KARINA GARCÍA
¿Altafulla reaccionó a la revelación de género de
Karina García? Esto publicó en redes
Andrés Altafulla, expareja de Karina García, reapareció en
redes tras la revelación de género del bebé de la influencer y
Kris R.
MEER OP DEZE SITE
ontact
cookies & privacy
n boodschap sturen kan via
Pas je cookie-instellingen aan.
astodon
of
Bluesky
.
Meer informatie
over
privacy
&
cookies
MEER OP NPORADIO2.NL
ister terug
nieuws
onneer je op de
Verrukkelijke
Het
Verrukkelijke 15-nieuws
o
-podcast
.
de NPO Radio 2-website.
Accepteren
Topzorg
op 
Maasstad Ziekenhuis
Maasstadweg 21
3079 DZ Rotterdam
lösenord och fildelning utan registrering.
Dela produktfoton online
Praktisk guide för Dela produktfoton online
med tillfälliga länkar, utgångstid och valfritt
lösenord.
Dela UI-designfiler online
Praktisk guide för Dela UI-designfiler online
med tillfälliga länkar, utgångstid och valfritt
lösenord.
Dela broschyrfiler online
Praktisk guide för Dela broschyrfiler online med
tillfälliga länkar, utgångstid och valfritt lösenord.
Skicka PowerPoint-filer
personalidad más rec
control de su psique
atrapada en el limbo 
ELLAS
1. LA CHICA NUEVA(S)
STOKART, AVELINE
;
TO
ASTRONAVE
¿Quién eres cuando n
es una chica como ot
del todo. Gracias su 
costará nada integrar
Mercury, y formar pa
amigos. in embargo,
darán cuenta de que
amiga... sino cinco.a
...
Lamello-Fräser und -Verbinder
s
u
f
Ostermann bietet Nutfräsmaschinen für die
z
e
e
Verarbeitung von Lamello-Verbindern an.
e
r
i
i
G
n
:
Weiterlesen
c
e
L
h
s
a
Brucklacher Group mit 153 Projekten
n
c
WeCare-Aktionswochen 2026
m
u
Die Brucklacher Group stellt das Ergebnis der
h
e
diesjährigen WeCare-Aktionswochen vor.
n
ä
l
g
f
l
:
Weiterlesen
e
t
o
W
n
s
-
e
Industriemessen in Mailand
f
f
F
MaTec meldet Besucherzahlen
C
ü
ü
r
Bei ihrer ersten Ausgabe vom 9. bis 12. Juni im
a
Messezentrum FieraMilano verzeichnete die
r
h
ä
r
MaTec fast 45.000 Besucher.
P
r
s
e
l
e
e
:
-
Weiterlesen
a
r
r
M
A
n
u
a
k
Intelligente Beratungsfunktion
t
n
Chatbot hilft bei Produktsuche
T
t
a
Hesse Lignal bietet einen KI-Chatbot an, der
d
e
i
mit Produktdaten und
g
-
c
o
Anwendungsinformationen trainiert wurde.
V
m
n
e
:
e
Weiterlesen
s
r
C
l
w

※ ※ ※

#### PROBLEM DESCRIPTION
Keeping every word in place, restate the entries above.

#### ANSWER FOR THIS EXERCISE
KARINA GARCÍA
¿Altafulla reaccionó a la revelación de género de
Karina García? Esto publicó en redes
Andrés Altafulla, expareja de Karina García, reapareció en
redes tras la revelación de género del bebé de la influencer y
Kris R.
MEER OP DEZE SITE
ontact
cookies & privacy
n boodschap sturen kan via
Pas je cookie-instellingen aan.
astodon
of
Bluesky
.
Meer informatie
over
privacy
&
cookies
MEER OP NPORADIO2.NL
ister terug
nieuws
onneer je op de
Verrukkelijke
Het
Verrukkelijke 15-nieuws
o
-podcast
.
de NPO Radio 2-website.
Accepteren
Topzorg
op 
Maasstad Ziekenhuis
Maasstadweg 21
3079 DZ Rotterdam
lösenord och fildelning utan registrering.
Dela produktfoton online
Praktisk guide för Dela produktfoton online
med tillfälliga länkar, utgångstid och valfritt
lösenord.
Dela UI-designfiler online
Praktisk guide för Dela UI-designfiler online
med tillfälliga länkar, utgångstid och valfritt
lösenord.
Dela broschyrfiler online
Praktisk guide för Dela broschyrfiler online med
tillfälliga länkar, utgångstid och valfritt lösenord.
Skicka PowerPoint-filer
personalidad más rec
control de su psique
atrapada en el limbo 
ELLAS
1. LA CHICA NUEVA(S)
STOKART, AVELINE
;
TO
ASTRONAVE
¿Quién eres cuando n
es una chica como ot
del todo. Gracias su 
costará nada integrar
Mercury, y formar pa
amigos. in embargo,
darán cuenta de que
amiga... sino cinco.a
...
Lamello-Fräser und -Verbinder
s
u
f
Ostermann bietet Nutfräsmaschinen für die
z
e
e
Verarbeitung von Lamello-Verbindern an.
e
r
i
i
G
n
:
Weiterlesen
c
e
L
h
s
a
Brucklacher Group mit 153 Projekten
n
c
WeCare-Aktionswochen 2026
m
u
Die Brucklacher Group stellt das Ergebnis der
h
e
diesjährigen WeCare-Aktionswochen vor.
n
ä
l
g
f
l
:
Weiterlesen
e
t
o
W
n
s
-
e
Industriemessen in Mailand
f
f
F
MaTec meldet Besucherzahlen
C
ü
ü
r
Bei ihrer ersten Ausgabe vom 9. bis 12. Juni im
a
Messezentrum FieraMilano verzeichnete die
r
h
ä
r
MaTec fast 45.000 Besucher.
P
r
s
e
l
e
e
:
-
Weiterlesen
a
r
r
M
A
n
u
a
k
Intelligente Beratungsfunktion
t
n
Chatbot hilft bei Produktsuche
T
t
a
Hesse Lignal bietet einen KI-Chatbot an, der
d
e
i
mit Produktdaten und
g
-
c
o
Anwendungsinformationen trainiert wurde.
V
m
n
e
:
e
Weiterlesen
s
r
C
l
w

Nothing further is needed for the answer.